Lovecraftian Comics

I’m a longtime fan of H.P. Lovecraft, and the chance to see some of his works adapted as comics was intriguing. Most horror fiction leaves me unmoved, but Lovecraft’s byzantine prose and trendsetting stories straddle horror and science fiction and bridge the 19th and 20th centuries in terms of style, moving from the verbose, Dunsanian style to one closer to popular fiction of the 1920s-30s. There is nothing quite like him, despite myriads of imitators. I thought this week I’d look at a couple of Lovecraft adaptations, and throw in (or throw out) an original in a Lovecraftian vein.

First, two Lovecraft stories adapted by artists:


At The Mountains Of Madness, adapted by I.N.J. Culbard, Sterling Publishing, NY, 2010, 124 pages.


Culbard stylizes facial features with only a little loss of expression. His use of color is wise; muted, cold colors, greyed and evocative of the frozen landscapes the characters traverse. Red barely appears, and emphasizes how Culbard has underplayed the story’s bloodshed – a PG ATMoM, proving to Guillermo del Toro (who has tried to adapt the story for the movies, but insists it must be R-rated) that it is possible. Culbard has adapted the story well, presenting the horrors encountered in the frozen north while skirting the final revelation, as Lovecraft himself did.

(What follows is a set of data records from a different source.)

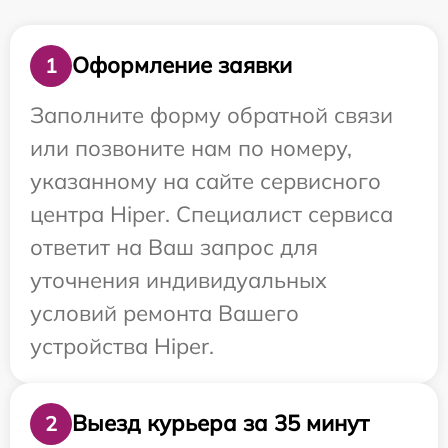
Оформление заявки
1
Заполните форму обратной связи
или позвоните нам по номеру,
указанному на сайте сервисного
центра Hiper. Специалист сервиса
ответит на Ваш запрос для
уточнения индивидуальных
условий ремонта Вашего
устройства Hiper.
Выезд курьера за 35 минут
2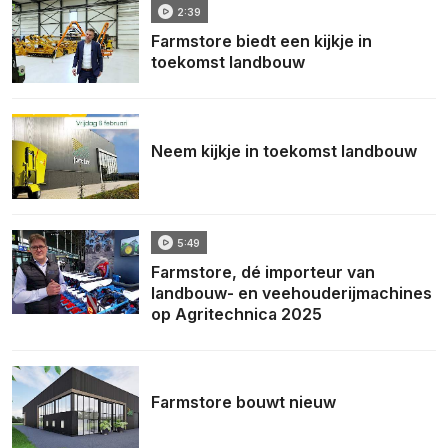
2:39
Farmstore biedt een kijkje in
toekomst landbouw
Neem kijkje in toekomst landbouw
5:49
Farmstore, dé importeur van
landbouw- en veehouderijmachines
op Agritechnica 2025
Farmstore bouwt nieuw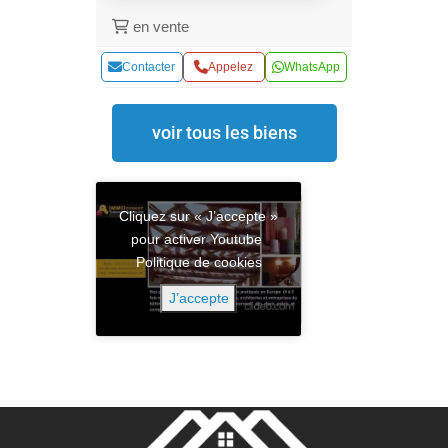
en vente
Contacter
Appelez
WhatsApp
voir tous les biens
Cliquez sur « J’accepte »
pour activer Youtube
Politique de cookies
J’accepte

Pickman’s Model adapted by Kim Holm, self-published. unpaginated, 2012.


Holm’s stark black and white work – some of it scratchboard, I think – adds to the sense of terror and unease. His more comic-esque style simplifies facial features in much the same fashion as Culbard, which takes a moment getting used to when places opposite the harsh shadows of his more expressionistic drawings. Expressionism works well with Lovecraft, and Holm’s decision to leave the book uncolored works to its advantage. The short story form allows Holm to cover every facet of the plot at his own pace; where he wisely turns his eyes away is from making explicit what Lovecraft – a master of suggesting without spelling out – only hints at. That’s an essential when adapting HPL, one that movies in particular are bad at: not being too literal.

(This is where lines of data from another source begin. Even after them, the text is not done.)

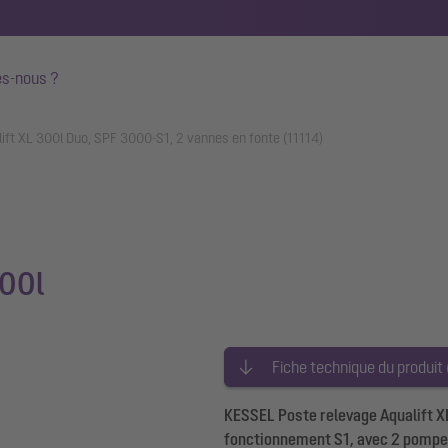
s-nous ?
ift XL 300l Duo, SPF 3000-S1, 2 vannes en fonte (11114)
300l
Fiche technique du produit
KESSEL Poste relevage Aqualift XL
fonctionnement S1, avec 2 pompes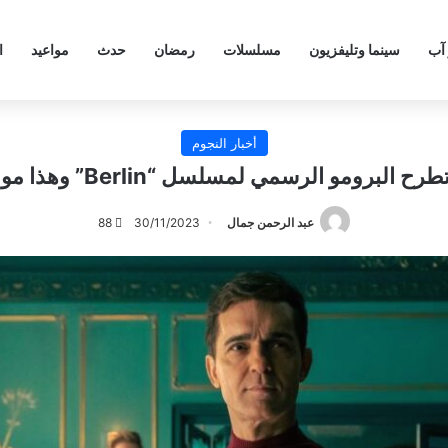
 آب
سينما وتليفزيون
مسلسلات
رمضان
حدث
مواعيد
ا
أخبار النجوم
البرومو الرسمي لمسلسل “Berlin” وهذا موعد عرضه
عبد الرحمن جمال
30/11/2023
88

Now a well-known, and controversial, original:


Neonomicon, by Alan Moore and Jacen Burrows, 2010-2011 color by Juanmar, 176 pages. Avatar Press


Alan Moore is one of the foremost comic book writers of the present day, but his work is maddeningly uneven and prone to pastiche and misogyny. It’s hardly a surprise that I disliked Neonomicon, Moore’s 4-part take on Lovecraftian themes. While Lovecraft eschewed the explicit, Moore brings it front and center, never to the story’s benefit. For those of you benighted enough to find rape sexy, most of one issue – a quarter of the whole story! – is devoted to what one character suffers at the hands of a Lovecraftian monster. The famously puritanical Lovecraft would have been appalled; all I can say is that It would have been easy to make it much worse. Burrows is given limited opportunity to create mood, and makes only adequate use of the opportunities. For a story that relies so much on sex, Burrows doesn’t render the human physique particularly well. Juanmar’s coloring is okay, nothing more. The final twist is hardly unexpected, or original. Moore simply spells out the obvious as though it was new. You can safely skip Neonomicon and be none the worse, which is a pretty damning indictment. If you’re going to follow in the footsteps of giants, an attempt should be made to blaze some new ground, not just set things in the present day.

Expressing horror purely through visual terms is difficult. Fears age and fade with time, and the monsters of the past become fodder for parody and condescension. After almost 100 years – Lovecraft’s first professionally published story appeared in 1922 – the Lovecraftian horror genre shows no signs of stopping. Ian Culbard has adapted several other Lovecraft works (which I have not yet read) and I expect many other such adaptations will appear from other hands. For lesser talents, simply showing what HPL only implied is an obvious route, one that leads almost inevitably to failure. What we see is not what we fear most – it is what we might see, and can only partially imagine.